Congolese entrepreneur and honorary consul

Princess Odette Maniema Krempin (October 30, 1973 – June 27, 2016) was an African entrepreneur and former honorary consul of the Democratic Republic of the Congo in Frankfurt.

Krempin grew up in the province of Maniema, until her family moved to Paris when she was eight years old.
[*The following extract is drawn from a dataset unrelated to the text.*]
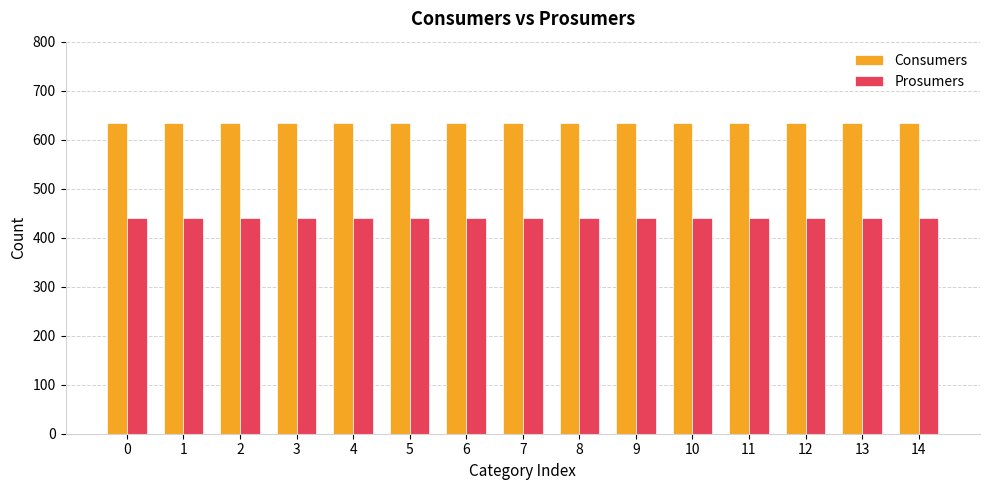

Which series has the largest total across all categories?

Consumers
She became a tailor, studied fashion design in Paris and Marrakesh, and opened a boutique in Niger at the age of 20. Krempin moved to Frankfurt in 2007, and founded the Deutsch-Afrikanisches Jugendwerk, a teaching organization.

In September 2011, Krempin was appointed Chairwoman of Somima, a mining company in the Democratic Republic of the Congo.

She was the subject of various scandals involving allegations of fraud, embezzlement of donations and other financial improprieties. Doubts were also thrown upon the veracity of her business-related claims. In 2012, she declared personal bankruptcy in Germany. For non-payment of personal invoices and failure to appear, a German criminal court sentenced her to a payment of €15,000 in 2015.

Together with her then-boyfriend Stefan De Witte, she disappeared in 2014 while being sought for questioning by Belgian police in the Duferco corruption scandal, which had led to multiple arrests and the resignation of Serge Kubla as mayor of Waterloo, Belgium.

She died in Goma in the summer of 2016.